▶ [PROBLEM]:
From the records below, please print only the lines from the one containing "hfov_deg: 61.7" through the one containing "vfov_deg: 47.4", both included. Skip the pictures.
===== DATA SUPPLIED =====
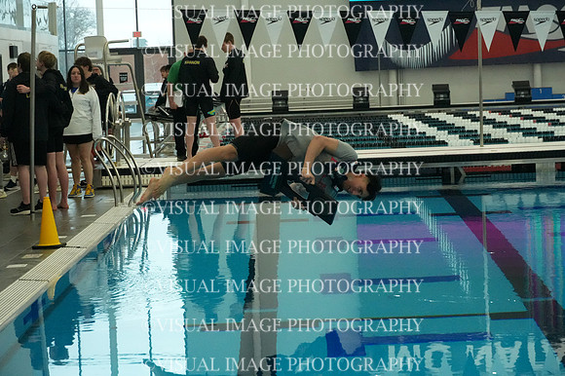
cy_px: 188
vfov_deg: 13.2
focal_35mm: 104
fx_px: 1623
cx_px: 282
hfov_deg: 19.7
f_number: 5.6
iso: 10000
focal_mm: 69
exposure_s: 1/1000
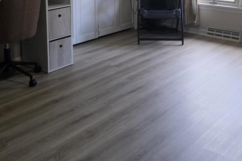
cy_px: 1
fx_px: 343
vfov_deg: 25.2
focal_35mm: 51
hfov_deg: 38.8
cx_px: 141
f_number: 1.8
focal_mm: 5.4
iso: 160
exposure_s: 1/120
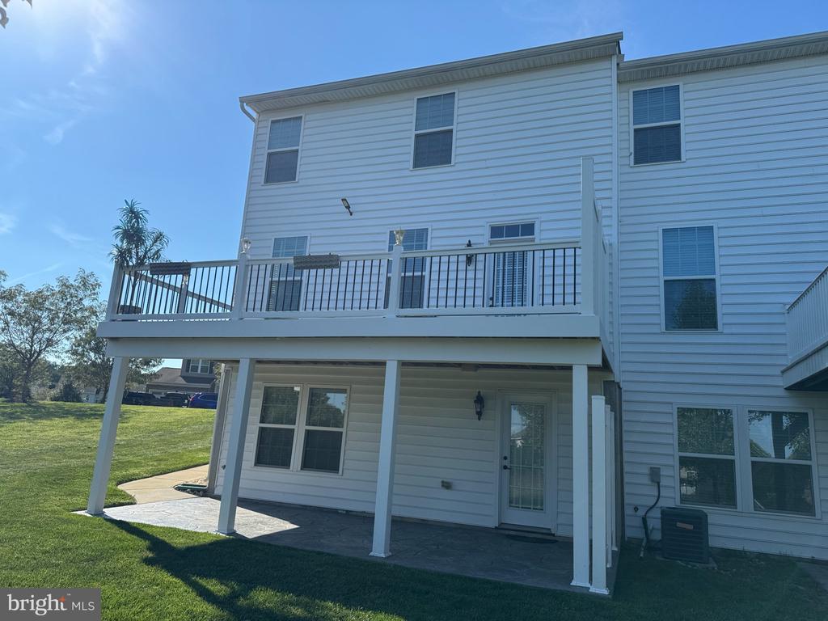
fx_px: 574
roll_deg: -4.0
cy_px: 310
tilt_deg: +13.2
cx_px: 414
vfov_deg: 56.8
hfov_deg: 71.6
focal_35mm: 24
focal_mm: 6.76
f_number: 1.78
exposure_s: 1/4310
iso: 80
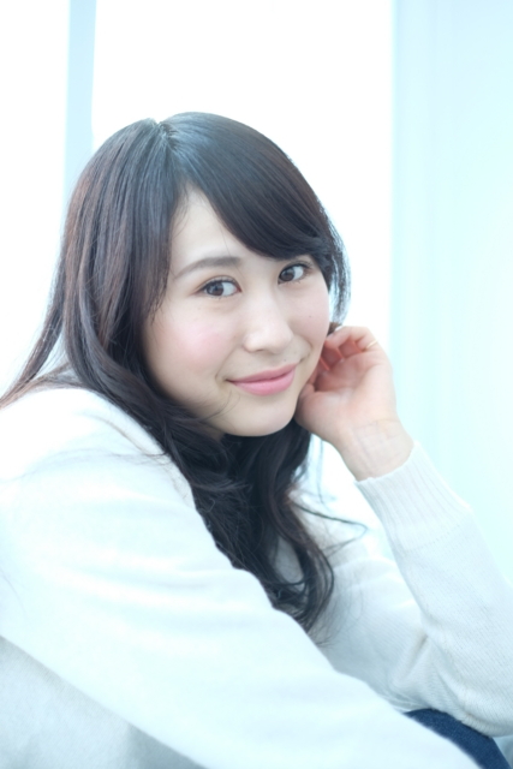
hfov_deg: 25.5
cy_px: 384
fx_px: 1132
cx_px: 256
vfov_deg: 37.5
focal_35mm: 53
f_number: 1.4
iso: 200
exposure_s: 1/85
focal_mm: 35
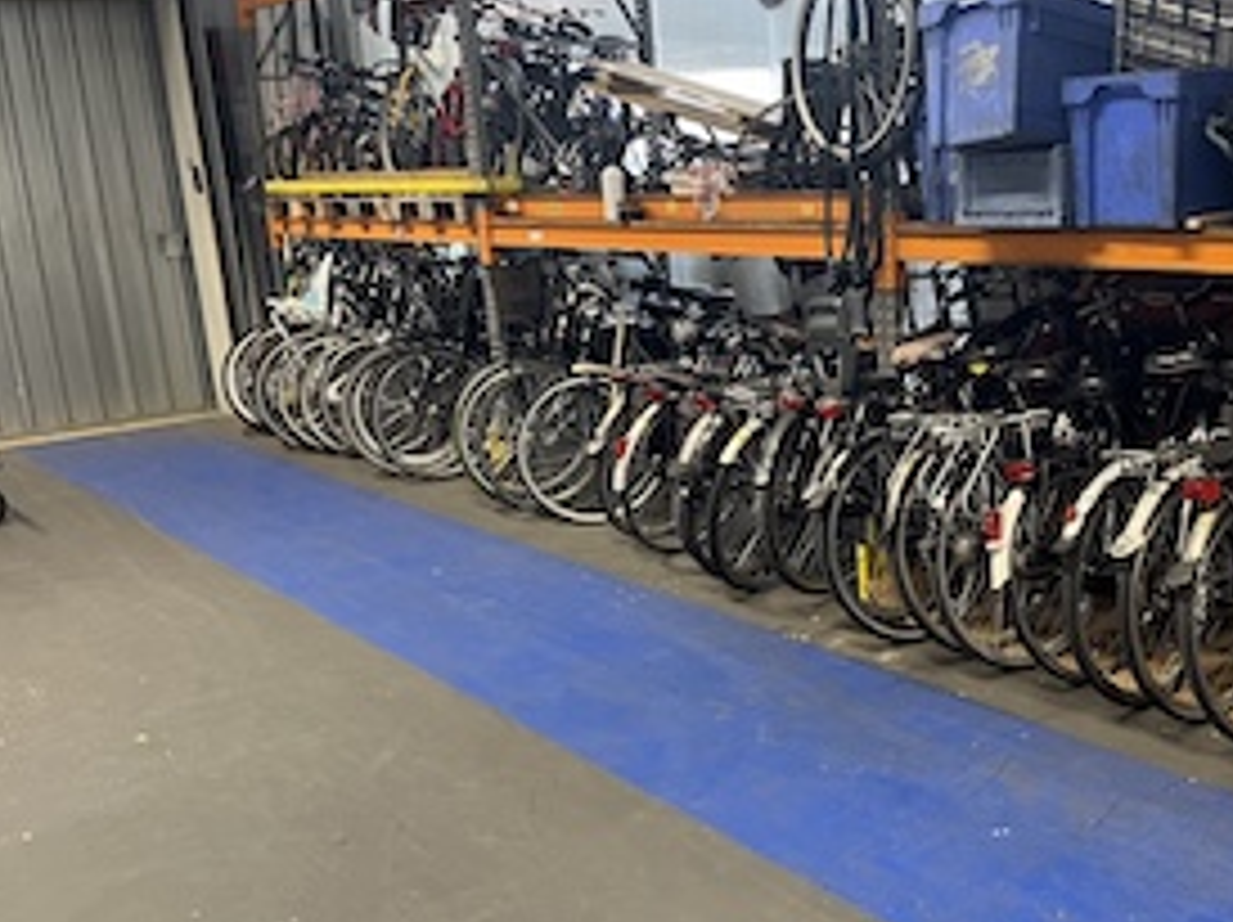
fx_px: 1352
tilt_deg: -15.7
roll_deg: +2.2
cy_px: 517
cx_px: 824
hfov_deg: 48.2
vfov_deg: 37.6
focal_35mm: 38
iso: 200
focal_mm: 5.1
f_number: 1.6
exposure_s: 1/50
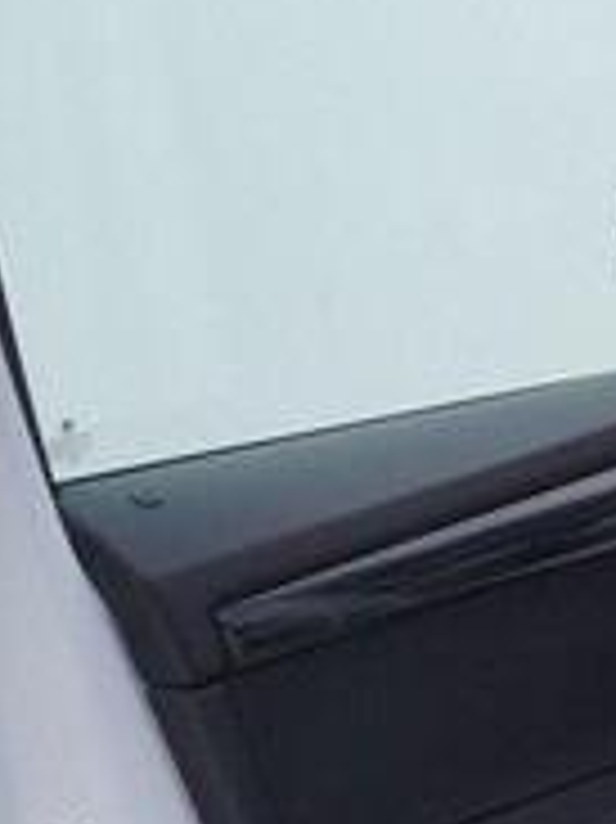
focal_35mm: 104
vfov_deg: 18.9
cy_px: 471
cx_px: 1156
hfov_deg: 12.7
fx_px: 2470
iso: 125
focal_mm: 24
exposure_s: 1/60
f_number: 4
=====
===== DATA SUPPLIED =====
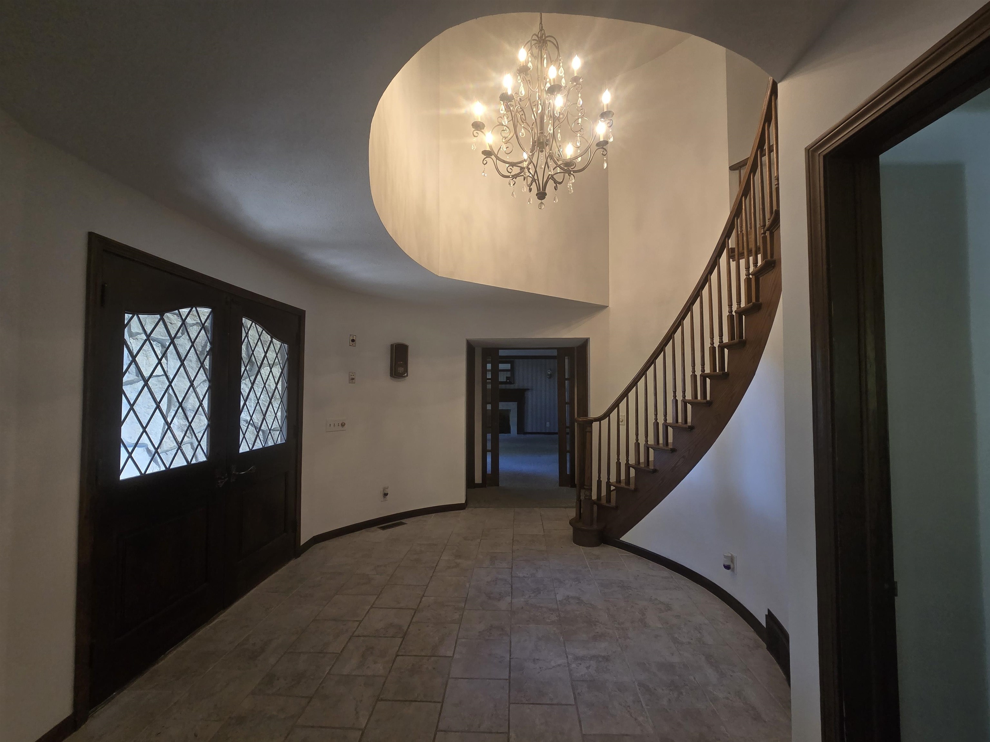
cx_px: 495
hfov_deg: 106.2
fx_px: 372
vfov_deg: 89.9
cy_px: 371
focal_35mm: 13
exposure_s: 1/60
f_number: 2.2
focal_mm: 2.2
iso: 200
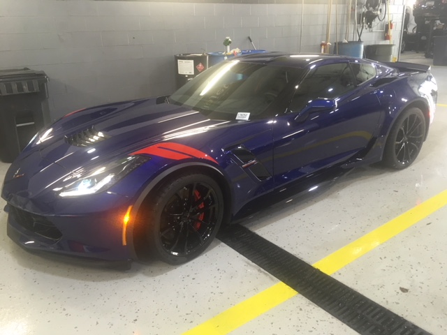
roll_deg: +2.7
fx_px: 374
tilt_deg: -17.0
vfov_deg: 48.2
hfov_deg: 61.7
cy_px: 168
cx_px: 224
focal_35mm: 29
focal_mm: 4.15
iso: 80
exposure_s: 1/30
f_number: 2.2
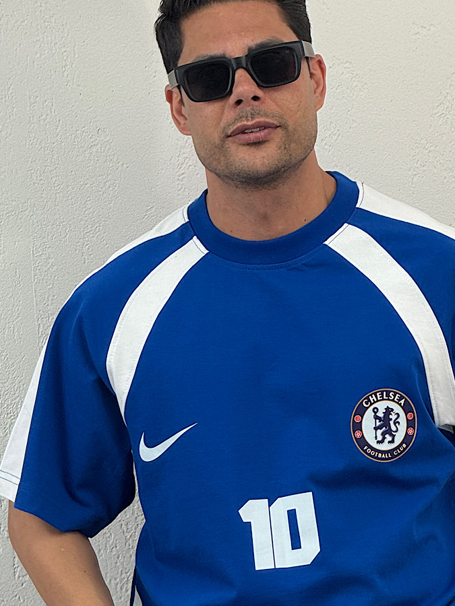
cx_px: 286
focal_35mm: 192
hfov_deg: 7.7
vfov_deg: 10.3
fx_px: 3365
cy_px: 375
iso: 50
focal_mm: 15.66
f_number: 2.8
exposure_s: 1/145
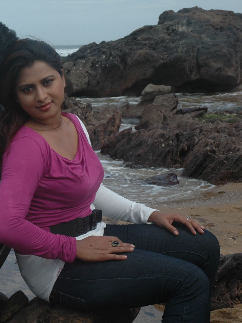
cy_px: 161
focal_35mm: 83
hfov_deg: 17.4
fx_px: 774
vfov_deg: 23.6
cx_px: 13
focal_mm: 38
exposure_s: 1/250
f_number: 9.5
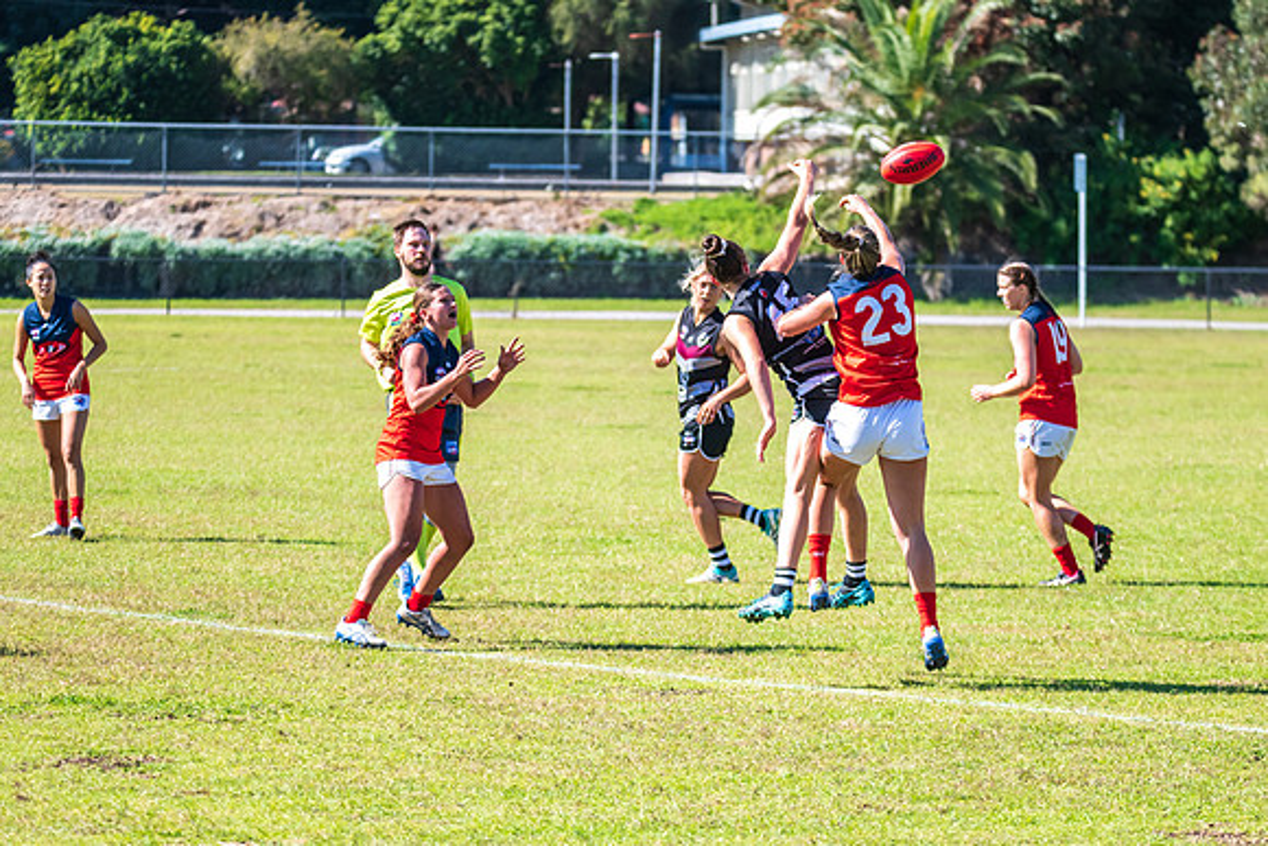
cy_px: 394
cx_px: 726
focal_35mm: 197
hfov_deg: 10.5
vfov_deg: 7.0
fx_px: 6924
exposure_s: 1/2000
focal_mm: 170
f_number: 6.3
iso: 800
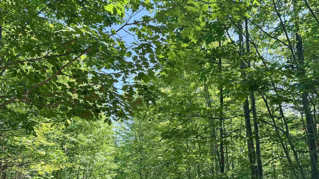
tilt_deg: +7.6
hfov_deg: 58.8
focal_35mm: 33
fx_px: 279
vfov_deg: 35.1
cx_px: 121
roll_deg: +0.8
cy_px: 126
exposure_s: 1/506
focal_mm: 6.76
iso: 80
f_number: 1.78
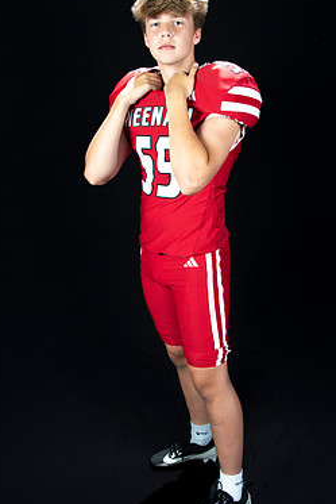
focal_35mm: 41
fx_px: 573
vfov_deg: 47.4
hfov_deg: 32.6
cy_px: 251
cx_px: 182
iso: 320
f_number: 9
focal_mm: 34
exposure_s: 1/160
=====
===== DATA SUPPLIED =====
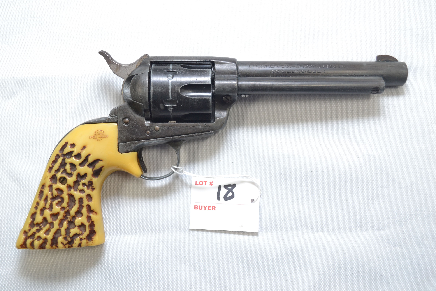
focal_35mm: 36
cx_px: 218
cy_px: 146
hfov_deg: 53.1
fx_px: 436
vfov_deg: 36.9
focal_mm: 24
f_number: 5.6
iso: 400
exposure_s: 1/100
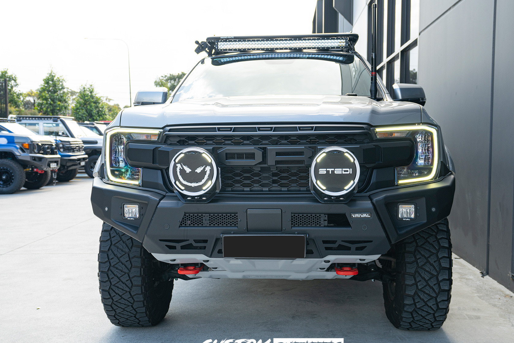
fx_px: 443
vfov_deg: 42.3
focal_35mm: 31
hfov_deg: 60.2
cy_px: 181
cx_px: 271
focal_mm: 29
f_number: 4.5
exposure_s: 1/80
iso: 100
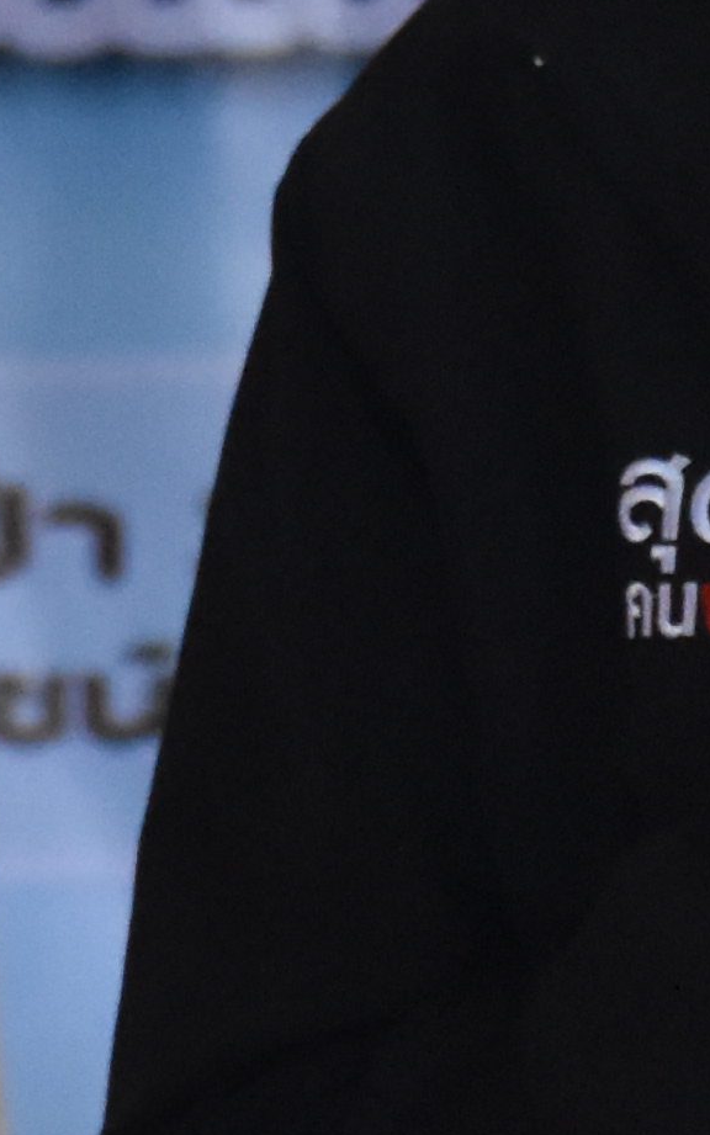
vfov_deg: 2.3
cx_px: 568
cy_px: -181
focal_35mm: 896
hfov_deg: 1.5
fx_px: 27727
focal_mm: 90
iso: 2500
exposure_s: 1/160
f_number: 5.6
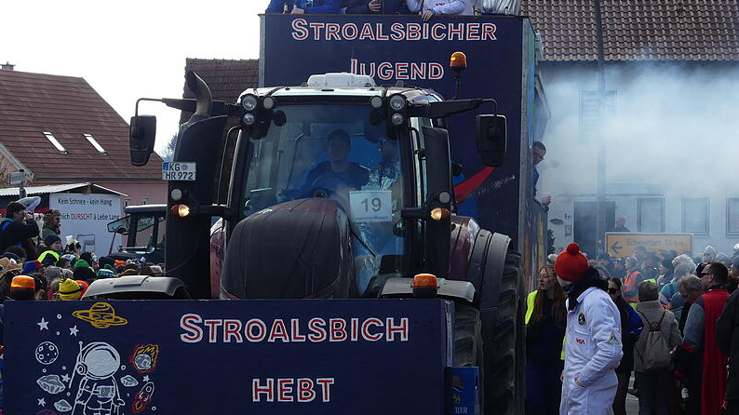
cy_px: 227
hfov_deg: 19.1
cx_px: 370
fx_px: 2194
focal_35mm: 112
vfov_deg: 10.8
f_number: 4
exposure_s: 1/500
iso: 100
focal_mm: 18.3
=====
▶ [YOUR SOLUTION]:
hfov_deg: 61.7
cy_px: 168
cx_px: 224
focal_35mm: 29
focal_mm: 4.15
iso: 80
exposure_s: 1/30
f_number: 2.2
cx_px: 286
focal_35mm: 192
hfov_deg: 7.7
vfov_deg: 10.3
fx_px: 3365
cy_px: 375
iso: 50
focal_mm: 15.66
f_number: 2.8
exposure_s: 1/145
cy_px: 161
focal_35mm: 83
hfov_deg: 17.4
fx_px: 774
vfov_deg: 23.6
cx_px: 13
focal_mm: 38
exposure_s: 1/250
f_number: 9.5
cy_px: 394
cx_px: 726
focal_35mm: 197
hfov_deg: 10.5
vfov_deg: 7.0
fx_px: 6924
exposure_s: 1/2000
focal_mm: 170
f_number: 6.3
iso: 800
tilt_deg: +7.6
hfov_deg: 58.8
focal_35mm: 33
fx_px: 279
vfov_deg: 35.1
cx_px: 121
roll_deg: +0.8
cy_px: 126
exposure_s: 1/506
focal_mm: 6.76
iso: 80
f_number: 1.78
focal_35mm: 41
fx_px: 573
vfov_deg: 47.4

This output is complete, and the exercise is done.